Nuestra boca es el hogar de millones de bacterias que, unidas a la saliva y restos de azúcares en los dientes, forman una película pegajosa que se llama placa dentobacteriana que debe retirarse con el cepillado e hilo dental. Cuando no se retira la placa correctamente esta se endurece y forma sarro, el cual se acumula debajo de la encía y la irrita.

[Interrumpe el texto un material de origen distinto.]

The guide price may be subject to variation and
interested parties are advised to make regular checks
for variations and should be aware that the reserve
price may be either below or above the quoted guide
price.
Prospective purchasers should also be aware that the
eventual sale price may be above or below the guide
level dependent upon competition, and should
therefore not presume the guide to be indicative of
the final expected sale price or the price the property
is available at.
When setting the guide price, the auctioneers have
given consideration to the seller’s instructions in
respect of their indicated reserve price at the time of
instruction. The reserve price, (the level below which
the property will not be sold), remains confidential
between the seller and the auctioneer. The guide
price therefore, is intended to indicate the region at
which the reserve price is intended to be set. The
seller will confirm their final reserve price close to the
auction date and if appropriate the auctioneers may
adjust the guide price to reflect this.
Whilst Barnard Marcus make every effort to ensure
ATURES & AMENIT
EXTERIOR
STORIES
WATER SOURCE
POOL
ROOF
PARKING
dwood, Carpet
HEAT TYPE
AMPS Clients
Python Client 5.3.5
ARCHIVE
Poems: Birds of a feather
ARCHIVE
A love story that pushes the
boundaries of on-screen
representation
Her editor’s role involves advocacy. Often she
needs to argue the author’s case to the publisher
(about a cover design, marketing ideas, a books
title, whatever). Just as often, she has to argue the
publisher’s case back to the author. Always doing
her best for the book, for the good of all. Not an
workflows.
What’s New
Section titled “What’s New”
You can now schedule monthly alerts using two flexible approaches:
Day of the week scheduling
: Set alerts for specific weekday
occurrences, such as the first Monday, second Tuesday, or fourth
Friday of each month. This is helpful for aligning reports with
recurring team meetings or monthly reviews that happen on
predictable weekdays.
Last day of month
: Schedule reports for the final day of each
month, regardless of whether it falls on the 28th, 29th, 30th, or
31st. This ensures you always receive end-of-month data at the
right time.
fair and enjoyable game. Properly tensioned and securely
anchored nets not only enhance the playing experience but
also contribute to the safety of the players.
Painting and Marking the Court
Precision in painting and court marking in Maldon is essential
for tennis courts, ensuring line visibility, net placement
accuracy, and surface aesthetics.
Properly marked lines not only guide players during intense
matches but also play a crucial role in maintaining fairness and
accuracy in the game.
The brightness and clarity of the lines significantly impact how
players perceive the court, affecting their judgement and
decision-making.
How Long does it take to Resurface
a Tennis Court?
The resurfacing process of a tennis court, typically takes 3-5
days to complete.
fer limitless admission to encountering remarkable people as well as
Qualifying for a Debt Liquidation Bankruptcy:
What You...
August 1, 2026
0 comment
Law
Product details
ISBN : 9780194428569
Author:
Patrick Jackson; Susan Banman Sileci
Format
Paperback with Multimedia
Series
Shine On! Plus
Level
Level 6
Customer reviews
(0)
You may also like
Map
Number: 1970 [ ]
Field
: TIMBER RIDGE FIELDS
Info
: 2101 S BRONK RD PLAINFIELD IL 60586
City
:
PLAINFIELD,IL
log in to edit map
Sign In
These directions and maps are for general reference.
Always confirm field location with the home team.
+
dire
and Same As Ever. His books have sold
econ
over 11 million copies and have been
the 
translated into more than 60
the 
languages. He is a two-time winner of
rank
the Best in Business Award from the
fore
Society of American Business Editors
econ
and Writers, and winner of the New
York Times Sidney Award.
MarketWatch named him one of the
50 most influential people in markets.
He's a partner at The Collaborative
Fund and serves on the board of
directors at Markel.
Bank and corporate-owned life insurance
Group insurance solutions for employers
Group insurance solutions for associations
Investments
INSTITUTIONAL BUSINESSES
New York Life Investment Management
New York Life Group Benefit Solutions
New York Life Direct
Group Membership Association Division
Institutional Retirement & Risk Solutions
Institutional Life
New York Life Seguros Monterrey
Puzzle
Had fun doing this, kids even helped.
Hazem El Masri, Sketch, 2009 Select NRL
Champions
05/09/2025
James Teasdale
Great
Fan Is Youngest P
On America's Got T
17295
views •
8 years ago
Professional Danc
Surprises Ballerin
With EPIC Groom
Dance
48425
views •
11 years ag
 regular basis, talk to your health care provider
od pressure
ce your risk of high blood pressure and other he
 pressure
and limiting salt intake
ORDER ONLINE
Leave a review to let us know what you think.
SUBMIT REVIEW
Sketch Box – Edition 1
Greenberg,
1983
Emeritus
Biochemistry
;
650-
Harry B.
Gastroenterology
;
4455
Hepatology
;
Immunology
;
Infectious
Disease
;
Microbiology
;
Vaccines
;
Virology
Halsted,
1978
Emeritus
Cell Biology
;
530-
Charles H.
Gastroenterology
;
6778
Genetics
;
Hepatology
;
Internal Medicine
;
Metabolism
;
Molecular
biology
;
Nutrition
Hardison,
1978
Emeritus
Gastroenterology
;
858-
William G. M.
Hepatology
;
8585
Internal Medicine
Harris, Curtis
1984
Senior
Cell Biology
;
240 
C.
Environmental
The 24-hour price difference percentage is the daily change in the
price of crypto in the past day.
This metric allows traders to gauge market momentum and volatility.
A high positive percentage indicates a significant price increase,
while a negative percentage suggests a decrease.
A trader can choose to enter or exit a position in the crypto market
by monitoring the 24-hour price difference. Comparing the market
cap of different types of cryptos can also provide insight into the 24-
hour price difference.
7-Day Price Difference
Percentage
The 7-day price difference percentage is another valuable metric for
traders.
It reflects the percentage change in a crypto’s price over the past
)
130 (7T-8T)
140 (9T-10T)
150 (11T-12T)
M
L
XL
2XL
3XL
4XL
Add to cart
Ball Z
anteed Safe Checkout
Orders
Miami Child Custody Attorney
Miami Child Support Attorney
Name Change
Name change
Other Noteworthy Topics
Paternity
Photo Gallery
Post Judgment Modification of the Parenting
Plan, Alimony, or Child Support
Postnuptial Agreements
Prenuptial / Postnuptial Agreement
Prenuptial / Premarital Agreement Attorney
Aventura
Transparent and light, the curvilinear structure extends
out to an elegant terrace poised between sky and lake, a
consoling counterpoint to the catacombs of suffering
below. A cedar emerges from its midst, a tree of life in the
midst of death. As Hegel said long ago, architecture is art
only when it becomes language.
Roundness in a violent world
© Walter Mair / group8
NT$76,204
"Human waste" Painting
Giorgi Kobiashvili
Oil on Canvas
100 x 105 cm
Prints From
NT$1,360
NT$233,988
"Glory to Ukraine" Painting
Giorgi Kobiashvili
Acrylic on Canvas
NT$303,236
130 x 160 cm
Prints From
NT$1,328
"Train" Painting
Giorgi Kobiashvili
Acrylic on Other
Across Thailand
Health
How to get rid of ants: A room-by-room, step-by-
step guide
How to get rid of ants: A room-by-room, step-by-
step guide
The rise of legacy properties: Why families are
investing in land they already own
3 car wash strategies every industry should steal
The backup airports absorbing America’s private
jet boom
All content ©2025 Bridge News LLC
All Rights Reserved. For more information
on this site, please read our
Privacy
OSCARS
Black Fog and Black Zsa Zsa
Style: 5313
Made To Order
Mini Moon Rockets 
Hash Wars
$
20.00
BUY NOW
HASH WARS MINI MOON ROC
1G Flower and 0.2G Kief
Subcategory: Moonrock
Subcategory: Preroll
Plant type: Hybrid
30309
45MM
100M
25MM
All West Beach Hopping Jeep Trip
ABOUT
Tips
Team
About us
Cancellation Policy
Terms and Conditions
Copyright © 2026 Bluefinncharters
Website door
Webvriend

El sarro proporciona a la placa una superficie extensa y más pegajosa para crecer y adherirse, provocando afecciones graves, como caries y enfermedades periodontales que provocan que la encía se retraiga. La pérdida de tejidos gingivales puede poner en riesgo a los dientes, ya que la función de las encías es dar soporte y mantener a la dentadura en su lugar.

perdida de encia

Causas de la pérdida de encía

Además de una higiene incorrecta o deficiente, existen otros factores que pueden provocar la pérdida de encía:

  • Consumo de tabaco o alcohol
  • Trastornos endocrinos, como la diabetes o el hipotiroidismo
  • Embarazo y lactancia
  • Consumo de fármacos como anticonceptivos, anticonvulsivantes, inmunosupresores o bloqueadores del calcio
  • Prótesis o coronas dentales mal adaptadas

Si la gingivitis (inflamación de la encía) no se trata, puede convertirse en periodontitis, enfermedad donde el daño rebasa la encía y se afecta el hueso que rodea al diente y el ligamento periodontal, por lo que ambos se van retrayendo y dejan visible la raíz del diente, provocando sensibilidad, dolor y la inminente pérdida de la pieza ya que la patología es irreversible e incluso puede recomendarse la extracción dental y el uso de un implante.

Limpieza dental

Para evitar esta situación, es importante:

  • Mantener una higiene bucal adecuada cepillando los dientes 3 veces al día o después de cada comida.
  • Usar un dentífrico para eliminar las bacterias acumuladas.
  • Pasar el hilo dental al menos una vez al día.
  • Usar enjuague antiséptico que combata las bacterias que ocasionan el daño a las encías.
  • Reemplazar el cepillo dental cada 3 meses.
  • Tener una dieta balanceada, evitando el exceso de azúcares que contribuyen al aumento de la placa bacteriana.
  • Tomar mucha agua natural.
  • Dejar de fumar, o al menos reducir el consumo al mínimo y lavarse los dientes después de apagar el cigarrillo.
  • Visita a tu dentista al menos dos veces al año para una limpieza dental profunda.

La higiene siempre es el mejor método para mantener a raya la placa dentobacteriana y evitar problemas en las encías; incluso, una higiene deficiente puede afectar trabajos previos de ortodoncia, implantes dentales o restauración, por lo que es importante que te comprometas a cuidar más tu boca.